Dual-site beta transcranial alternating current stimulation during a bimanual coordination task modulates functional connectivity between motor areas.

Background: Communication within brain networks depends on functional connectivity. One promising approach to modulate such connectivity between cortical areas is dual-site transcranial alternating current stimulation (tACS), which non-invasively applies weak alternating currents to two brain areas.

Objectives: In the current study, we aimed to modulate inter-regional functional connectivity with dual-site tACS to bilateral primary motor cortices (M1s) during bimanual coordination and, in turn, alter behaviour.

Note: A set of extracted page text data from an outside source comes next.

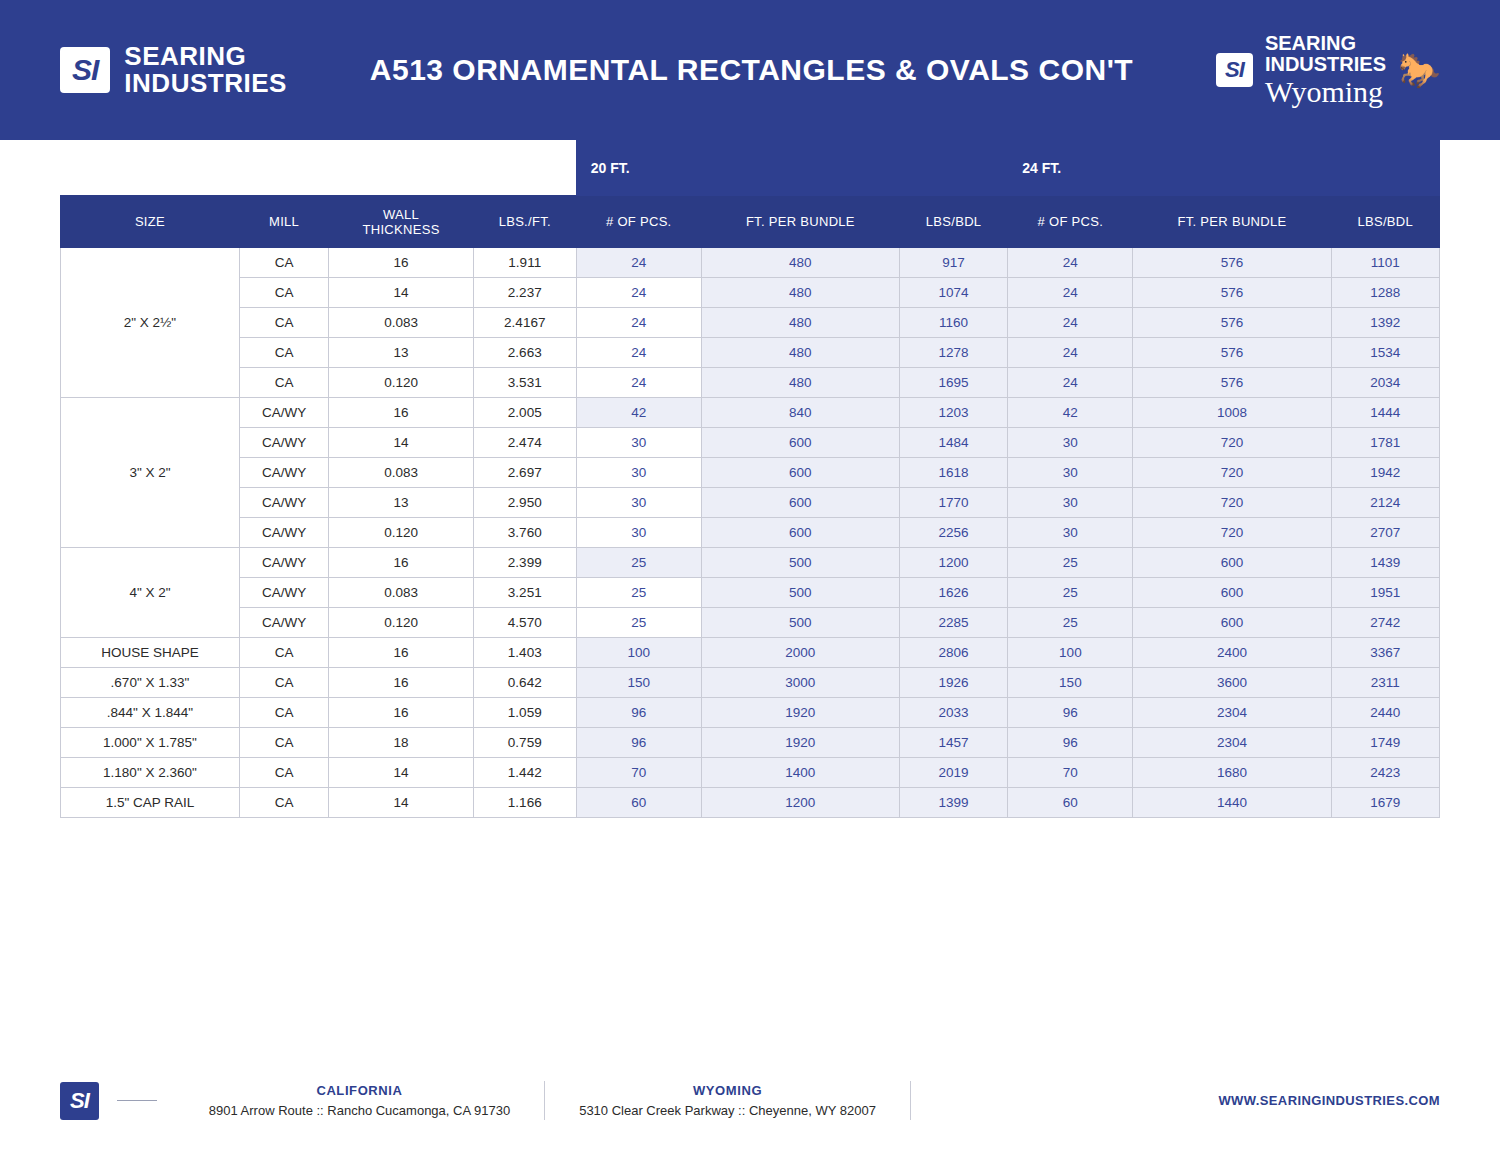SI SEARING
INDUSTRIES
A513 ORNAMENTAL RECTANGLES & OVALS CON'T
SI
SEARING
INDUSTRIES
Wyoming
🐎
| | 20 FT. | 24 FT. |
| --- | --- | --- |
| SIZE | MILL | WALL THICKNESS | LBS./FT. | # OF PCS. | FT. PER BUNDLE | LBS/BDL | # OF PCS. | FT. PER BUNDLE | LBS/BDL |
| 2" X 2½" | CA | 16 | 1.911 | 24 | 480 | 917 | 24 | 576 | 1101 |
| CA | 14 | 2.237 | 24 | 480 | 1074 | 24 | 576 | 1288 |
| CA | 0.083 | 2.4167 | 24 | 480 | 1160 | 24 | 576 | 1392 |
| CA | 13 | 2.663 | 24 | 480 | 1278 | 24 | 576 | 1534 |
| CA | 0.120 | 3.531 | 24 | 480 | 1695 | 24 | 576 | 2034 |
| 3" X 2" | CA/WY | 16 | 2.005 | 42 | 840 | 1203 | 42 | 1008 | 1444 |
| CA/WY | 14 | 2.474 | 30 | 600 | 1484 | 30 | 720 | 1781 |
| CA/WY | 0.083 | 2.697 | 30 | 600 | 1618 | 30 | 720 | 1942 |
| CA/WY | 13 | 2.950 | 30 | 600 | 1770 | 30 | 720 | 2124 |
| CA/WY | 0.120 | 3.760 | 30 | 600 | 2256 | 30 | 720 | 2707 |
| 4" X 2" | CA/WY | 16 | 2.399 | 25 | 500 | 1200 | 25 | 600 | 1439 |
| CA/WY | 0.083 | 3.251 | 25 | 500 | 1626 | 25 | 600 | 1951 |
| CA/WY | 0.120 | 4.570 | 25 | 500 | 2285 | 25 | 600 | 2742 |
| HOUSE SHAPE | CA | 16 | 1.403 | 100 | 2000 | 2806 | 100 | 2400 | 3367 |
| .670" X 1.33" | CA | 16 | 0.642 | 150 | 3000 | 1926 | 150 | 3600 | 2311 |
| .844" X 1.844" | CA | 16 | 1.059 | 96 | 1920 | 2033 | 96 | 2304 | 2440 |
| 1.000" X 1.785" | CA | 18 | 0.759 | 96 | 1920 | 1457 | 96 | 2304 | 1749 |
| 1.180" X 2.360" | CA | 14 | 1.442 | 70 | 1400 | 2019 | 70 | 1680 | 2423 |
| 1.5" CAP RAIL | CA | 14 | 1.166 | 60 | 1200 | 1399 | 60 | 1440 | 1679 |
SI
CALIFORNIA
8901 Arrow Route :: Rancho Cucamonga, CA 91730
WYOMING
5310 Clear Creek Parkway :: Cheyenne, WY 82007
WWW.SEARINGINDUSTRIES.COM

Methods: Using functional magnetic resonance imaging (fMRI), we recorded participants' brain responses during a bimanual coordination task in a concurrent tACS-fMRI design. While performing a slow and fast version of the task, participants received one of three types of beta (20 Hz) dual-site tACS over both M1s: zero-phase, jittered-phase or sham, in a within-participant, repeated measures design.

Results: While we did not observe any significant tACS effects on behaviour, the study revealed an attenuation effect of zero-phase tACS on interhemispheric connectivity. Additionally, the two active types of tACS (zero-phase and jittered-phase) differed in the task-related M1 connectivity with other motor cortical regions, such as premotor cortex and supplementary motor area. Furthermore, individual E-field strengths were related to functional connectivity in the zero-phase condition.

Conclusions: Dual-site beta tACS over both M1s altered functional connectivity between motor areas. However, this effect did not translate significantly to the behavioural level in the presence of a restricted sample size. Future studies may thus integrate mechanistic measures, such as measures of interhemispheric inhibition, to strengthen causal interpretations.